Even on the gas-powered LS, the engine is inaudible when idling, with only the tach to confirm that it is running. Pull up at a stoplight in the Prius, however, and the noticeable automatic shutting down of the gas engine screams "engine failure" to the pilot in you. Like the gas LS, the hybrid Lexus keeps its mechanical noises to itself, too.

Both the hybrids initially move from a standstill on electric propulsion, but the kicking in of the gas engine with sufficient demand from the right foot is prominent only in the Prius. In the LS, it is so subdued as to pass almost unnoticed were it not for the rev counter jumping off the pin and a stronger push in the back. The Prius has no tachometer, sending word of internal combustion to its occupants' ears instead.

The LS600hL is ingenious, spacious, and luxurious, but its "hybridness" somehow seems less relevant than the Prius'. On a quiet Sunday night, I was able to set the cruise control of the LS600hL to 60 mph in Syracuse, New York, and maintain that speed for almost the entire 287 miles to home in central New Jersey. The car returned 31.01 mpg, beating only narrowly the 30.5 mpg my LS430 achieved from its 4.3-liter, 290-hp V8 when left to saunter along the same trip undisturbed at the same speed.

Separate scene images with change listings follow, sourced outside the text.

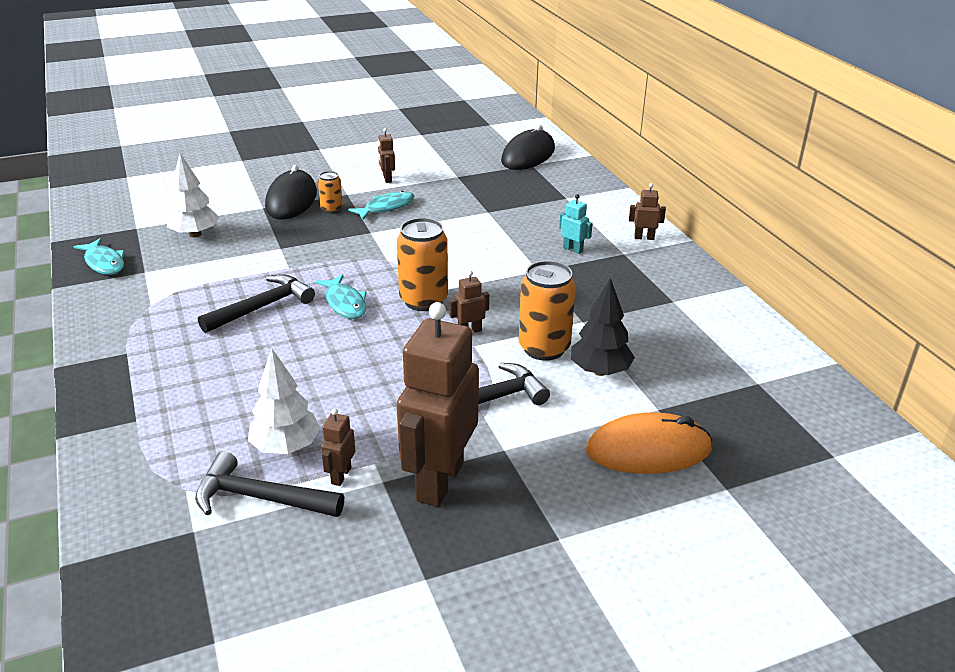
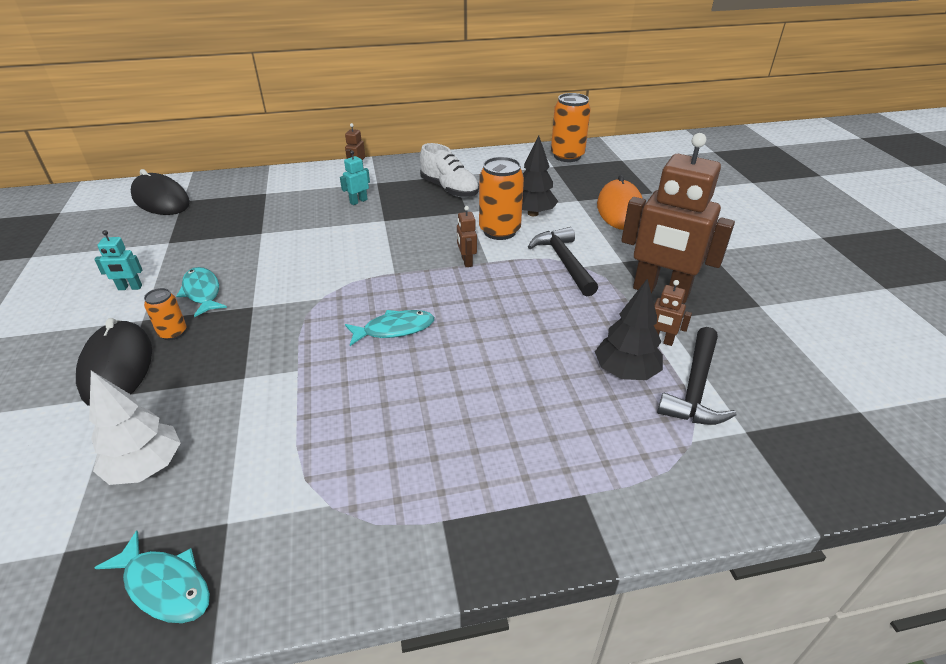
camera: 80 degrees left, 5 degrees up
(104, 263) = (165, 585): turquoise fish -> turquoise fish turned 60 degrees clockwise
(262, 307) = (378, 391): black hammer -> none
(286, 447) = (625, 372): white tree -> black tree
(291, 200) = (117, 367): black mouse -> black mouse turned 60 degrees clockwise
(387, 179) = (130, 288): brown robot -> turquoise robot
(423, 300) = (408, 281): orange can -> orange can (567, 156)
(633, 303) = (449, 189): none -> white shoe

The difference is that the LS600hL is hauling more weight (5,049 pounds versus the LS430's 4,000) and has a lot more power to unleash if mpg is of secondary interest.

For the whole test, which included one 126-mile round-trip commute to work (some high-speed segments, some crawling in traffic) and local stuff running errands and scouting photography locations in upstate New York, the LS600hL returned an average of 24.52 mpg, again about the same as  my LS430 manages on similar runs.

One of the pleasures of driving a Prius is the feeling of being in a small sailboat rather than a powerboat and getting some free propulsive help (a debatable point given the mystery surrounding the price of replacement NiMH batteries). The reward for a light touch with your right foot is instantaneous, displayed on the energy consumption/ regeneration screen. While it was satisfying on the LS600 to see the mpg-per-minute bars peg out at 40 for eight or nine consecutive minutes, the hybridness was less apparent than the superb comfort of the ride.

The most direct comparison of all is with the LS460L, which is almost the same car with a 4.6-liter, 380-hp V8 solo under the hood, driving only the rear wheels through an eight-speed transmission. The hybrid weighs 717 pounds more, is 0.1 seconds quicker from zero to 60, gets 20/22 mpg EPA city/highway versus the non-hybrid's 16/24, and costs $32,660 more. According to the EPA's standard formula, the LS600hL hybrid and (in parentheses) LS460L compare thus: the cars will burn 16.3 (18.0) barrels of oil a year and emit 8.7 (9.6) tons of greenhouse gases. Perhaps this explains the tiny, obscurely positioned "hybrid" badges. The LS600hL is a fiendishly clever and comfortable car, but its hybridity makes it the greenest luxury car by only a surprisingly small margin.